The other thing that really made this ride something was the number of people that I knew when I arrived.  I had no idea that so many people read this blog!  My many rides out of state in places like Seattle, Arizona, Kentucky, and Wisconsin also had introduced me to so many American riders that I felt like I had just shown up to a meeting of old friends.  That really made this ride something special that I hadn't counted on.  This was really the first time I felt like I was part of the entire randonneuring community; after PBP I have a far greater appreciation of the randonneuring community as a whole in the US.  Something that I know will made future 1200ks much easier. 
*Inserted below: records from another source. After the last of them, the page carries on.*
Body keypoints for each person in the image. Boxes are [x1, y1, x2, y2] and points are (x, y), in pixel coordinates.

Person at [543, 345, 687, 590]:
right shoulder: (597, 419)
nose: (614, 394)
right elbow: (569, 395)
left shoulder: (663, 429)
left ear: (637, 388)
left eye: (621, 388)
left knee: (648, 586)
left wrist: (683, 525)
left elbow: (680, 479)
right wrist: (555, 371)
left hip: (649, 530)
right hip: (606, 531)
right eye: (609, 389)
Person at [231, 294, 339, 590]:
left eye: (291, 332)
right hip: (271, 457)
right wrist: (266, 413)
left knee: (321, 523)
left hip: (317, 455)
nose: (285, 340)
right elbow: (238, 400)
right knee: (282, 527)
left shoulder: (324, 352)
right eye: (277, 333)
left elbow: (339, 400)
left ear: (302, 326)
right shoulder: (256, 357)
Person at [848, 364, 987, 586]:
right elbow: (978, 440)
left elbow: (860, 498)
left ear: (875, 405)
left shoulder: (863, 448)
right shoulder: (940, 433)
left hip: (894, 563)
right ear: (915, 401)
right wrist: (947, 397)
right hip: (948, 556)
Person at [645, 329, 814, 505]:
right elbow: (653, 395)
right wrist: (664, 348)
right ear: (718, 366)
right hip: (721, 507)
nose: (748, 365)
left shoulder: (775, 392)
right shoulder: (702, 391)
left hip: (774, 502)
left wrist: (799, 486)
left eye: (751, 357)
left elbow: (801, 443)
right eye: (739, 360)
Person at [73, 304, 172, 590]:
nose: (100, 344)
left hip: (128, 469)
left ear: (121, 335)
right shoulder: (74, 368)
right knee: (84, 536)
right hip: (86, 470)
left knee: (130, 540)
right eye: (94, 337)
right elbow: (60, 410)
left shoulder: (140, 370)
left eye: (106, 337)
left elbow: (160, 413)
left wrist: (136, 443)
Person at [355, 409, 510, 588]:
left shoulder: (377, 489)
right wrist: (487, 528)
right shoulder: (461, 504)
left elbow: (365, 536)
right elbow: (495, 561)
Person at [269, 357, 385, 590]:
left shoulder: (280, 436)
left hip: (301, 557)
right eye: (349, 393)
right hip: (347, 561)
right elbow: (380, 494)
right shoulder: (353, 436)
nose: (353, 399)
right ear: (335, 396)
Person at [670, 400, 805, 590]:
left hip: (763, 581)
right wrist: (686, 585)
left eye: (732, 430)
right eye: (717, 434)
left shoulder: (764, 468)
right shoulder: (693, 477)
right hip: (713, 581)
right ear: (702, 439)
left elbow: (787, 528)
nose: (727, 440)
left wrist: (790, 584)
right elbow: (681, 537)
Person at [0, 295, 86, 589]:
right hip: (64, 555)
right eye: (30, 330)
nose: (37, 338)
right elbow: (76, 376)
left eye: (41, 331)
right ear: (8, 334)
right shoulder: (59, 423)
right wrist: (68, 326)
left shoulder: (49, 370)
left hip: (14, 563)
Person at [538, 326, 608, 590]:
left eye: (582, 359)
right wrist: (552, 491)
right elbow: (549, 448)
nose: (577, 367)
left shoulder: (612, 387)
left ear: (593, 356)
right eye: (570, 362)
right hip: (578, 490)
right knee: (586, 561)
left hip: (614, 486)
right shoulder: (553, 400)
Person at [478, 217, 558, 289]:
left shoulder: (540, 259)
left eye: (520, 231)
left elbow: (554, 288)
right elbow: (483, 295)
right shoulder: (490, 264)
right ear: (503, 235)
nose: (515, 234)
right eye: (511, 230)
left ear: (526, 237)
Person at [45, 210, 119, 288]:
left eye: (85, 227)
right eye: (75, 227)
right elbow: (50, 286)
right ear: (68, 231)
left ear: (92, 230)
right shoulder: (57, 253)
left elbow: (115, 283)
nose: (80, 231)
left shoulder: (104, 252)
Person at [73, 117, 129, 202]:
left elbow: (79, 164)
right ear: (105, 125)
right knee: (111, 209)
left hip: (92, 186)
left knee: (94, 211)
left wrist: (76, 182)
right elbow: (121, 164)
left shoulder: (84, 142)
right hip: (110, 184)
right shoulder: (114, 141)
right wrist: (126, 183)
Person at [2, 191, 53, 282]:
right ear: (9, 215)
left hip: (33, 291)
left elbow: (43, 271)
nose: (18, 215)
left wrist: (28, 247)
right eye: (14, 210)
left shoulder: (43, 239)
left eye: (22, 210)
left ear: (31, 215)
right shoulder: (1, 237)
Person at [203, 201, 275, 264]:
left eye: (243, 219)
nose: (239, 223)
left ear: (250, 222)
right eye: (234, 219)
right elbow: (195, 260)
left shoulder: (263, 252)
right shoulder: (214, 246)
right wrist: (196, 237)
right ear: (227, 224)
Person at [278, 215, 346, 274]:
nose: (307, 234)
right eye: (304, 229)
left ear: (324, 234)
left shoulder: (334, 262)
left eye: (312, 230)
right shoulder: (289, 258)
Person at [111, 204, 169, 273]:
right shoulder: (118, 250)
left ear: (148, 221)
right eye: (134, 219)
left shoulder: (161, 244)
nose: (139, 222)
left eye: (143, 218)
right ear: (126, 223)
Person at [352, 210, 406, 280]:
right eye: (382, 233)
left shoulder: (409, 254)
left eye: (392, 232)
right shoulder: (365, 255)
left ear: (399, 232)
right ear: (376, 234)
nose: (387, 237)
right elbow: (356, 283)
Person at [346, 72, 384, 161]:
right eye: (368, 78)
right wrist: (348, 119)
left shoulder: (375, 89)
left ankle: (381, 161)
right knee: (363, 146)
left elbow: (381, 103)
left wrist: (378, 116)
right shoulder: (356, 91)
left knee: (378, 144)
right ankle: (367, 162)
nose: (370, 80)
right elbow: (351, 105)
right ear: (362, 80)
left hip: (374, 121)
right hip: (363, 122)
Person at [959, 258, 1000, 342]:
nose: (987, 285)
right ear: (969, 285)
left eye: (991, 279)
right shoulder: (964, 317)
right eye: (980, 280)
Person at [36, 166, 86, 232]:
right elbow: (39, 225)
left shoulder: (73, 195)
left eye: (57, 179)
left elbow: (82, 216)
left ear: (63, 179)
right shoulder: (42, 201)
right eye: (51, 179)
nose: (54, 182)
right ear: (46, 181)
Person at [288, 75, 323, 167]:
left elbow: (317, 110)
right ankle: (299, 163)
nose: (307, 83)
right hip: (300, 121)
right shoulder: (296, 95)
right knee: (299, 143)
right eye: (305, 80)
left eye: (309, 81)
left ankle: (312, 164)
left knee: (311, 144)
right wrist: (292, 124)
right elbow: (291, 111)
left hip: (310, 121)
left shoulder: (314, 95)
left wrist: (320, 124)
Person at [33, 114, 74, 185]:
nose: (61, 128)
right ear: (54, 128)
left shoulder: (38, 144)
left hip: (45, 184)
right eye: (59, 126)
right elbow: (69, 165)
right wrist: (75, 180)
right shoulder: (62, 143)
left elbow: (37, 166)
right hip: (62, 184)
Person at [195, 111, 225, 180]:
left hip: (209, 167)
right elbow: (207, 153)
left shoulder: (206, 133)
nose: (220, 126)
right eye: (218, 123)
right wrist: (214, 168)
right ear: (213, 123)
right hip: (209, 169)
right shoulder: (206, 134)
My friend, Paul, whom I had the honor of riding with for his 7th PBP, said it best:  I keep coming back to this ride because it is like a moving party.  It really is just that, 90 hours to be savored and enjoyed like you would one of the finest French wines.  He also told me to savor the feeling of finishing both my first 1200k and my first PBP, there would never be another moment like it in my life.   There was never a low point in this ride for me at all so I think it will always retain a special place in my long list of experiences; the kind of sense you get when all your planning goes perfectly well and every difficulty you have is one you have planned for and can overcome. 

The next 2 posts will be about the ride itself.  The 2 halves were so starkly different that it almost seems like they were not the same ride.  I wouldn't trade a minute of either one, though in hindsight, I liked thet last half a little better than the first.  But they both had their charms.